Nobody likes "For Lease" signs filling the windows on Main Street. The result of a bust in the economic cycle, mass business closures and unemployment are the extreme conclusion that political candidates swear to fight every time we have an election.
But as our state and national economy move into a recession, it's alarming that elected lawmakers are seemingly doing more to bring on the hardship than prevent it.
Much has been written about the Federal Reserve raising interest rates and the current Congress's propensity to approve astronomical stimulus spending. What I'm not seeing much of is a proper discussion about our own state government's role in burdening business owners to the point of near failure.
As the owner of a small business in Illinois, I've seen firsthand the detrimental effects that excessive costs can have on simply remaining solvent, let alone thriving. Opening and running a small business is difficult, and only about 1 in 3 small businesses survive past the 10-year mark. In spite of this, over the past few years, we've all had to endure costly changes to worker's compensation, labor regulations, and inflation that are stacking up and making it difficult for businesses to stay afloat.
Our state lawmakers need to take action to reduce these types of costs so that the Illinois economy has a chance to survive the current economic contraction.
The high cost of worker's compensation is a good example of a significant burden for businesses in Illinois that lawmakers aren't addressing. While it is very important that workers injured on the job are given proper healthcare, Illinois has a more expansive definition of a work-related injury and more extensive benefits than most other states – therefore raising costs.

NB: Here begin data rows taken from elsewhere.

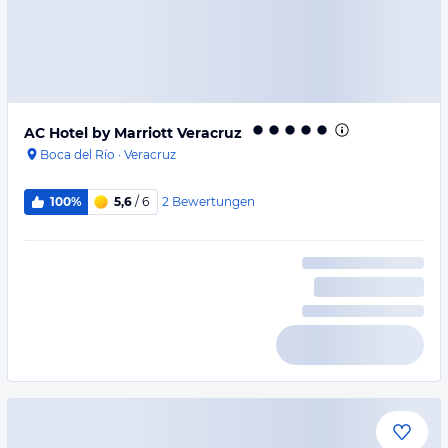
AC Hotel by Marriott Veracruz
Boca del Río
·
Veracruz
2
Bewertungen
100%
5,6
/ 6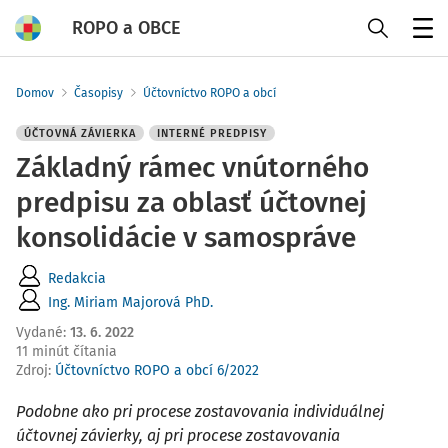
ROPO a OBCE
Menu
Domov
Časopisy
Účtovníctvo ROPO a obcí
ÚČTOVNÁ ZÁVIERKA
INTERNÉ PREDPISY
Základný rámec vnútorného
predpisu za oblasť účtovnej
konsolidácie v samospráve
Redakcia
Ing. Miriam Majorová PhD.
Vydané
:
13. 6. 2022
11 minút čítania
Zdroj
:
Účtovníctvo ROPO a obcí 6/2022
Podobne ako pri procese zostavovania individuálnej
účtovnej závierky, aj pri procese zostavovania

In addition, loopholes that allow workers comp laws to be exploited by predatory lawsuits pushed by trial lawyers create additional costs that hurt employers and consumers alike.
As a result, businesses are forced to pay out more in worker's compensation costs, which raises the price of doing business in Illinois and makes it difficult for companies to compete with those in other states.
In addition to the high cost of worker's compensation, businesses in Illinois are also burdened by excessive labor regulations. For example, Illinois's minimum wage and employee health insurance regulations are more costly than in other places and make it difficult for them to compete with businesses in other states that do not have such strict requirements. Additionally, lapses in defendant protection laws make these areas rife for further lawsuit abuse and a prime way for predatory attorneys to cash in on the hard-earned income of everyday families. All of these higher business costs usually have to get put back on the consumer through higher prices in order for the small business to keep its doors open.
Mismanagement by the state of Illinois can be costly as well. A state audit from June 2022 found that almost 2 billion dollars of unemployment claims paid out from July 2020 through June 2021 were fraudulent. Because of this, unemployment taxes subsequently increased for many small business owners each month - making it even more costly to do business.
Finally, Illinois is struggling because of the rising cost of living. Historic inflation rates are no longer a secret to anyone who made a purchase over the last year. And while you might think this has been good for people like me, it hasn’t. My business has seen our purchasing power reduced, our necessary expenses like rent and utilities rise significantly, and our business can’t raise prices quick enough to keep up with the skyrocketing rate of inflation.
Any increase in revenue that we do have has been quickly siphoned away by the increased price of rent, energy, labor, raw goods, and litigation payouts.
The costs associated with doing business in Illinois are becoming increasingly burdensome for small businesses. State lawmakers need to take action to reduce the costs of worker's compensation, labor regulations, and inflation so businesses can continue to thrive in our state. There is a path to renewal for the Illinois economy, but it must come through free-market and fiscally responsible policies that cut excessive regulations and encourage small business growth.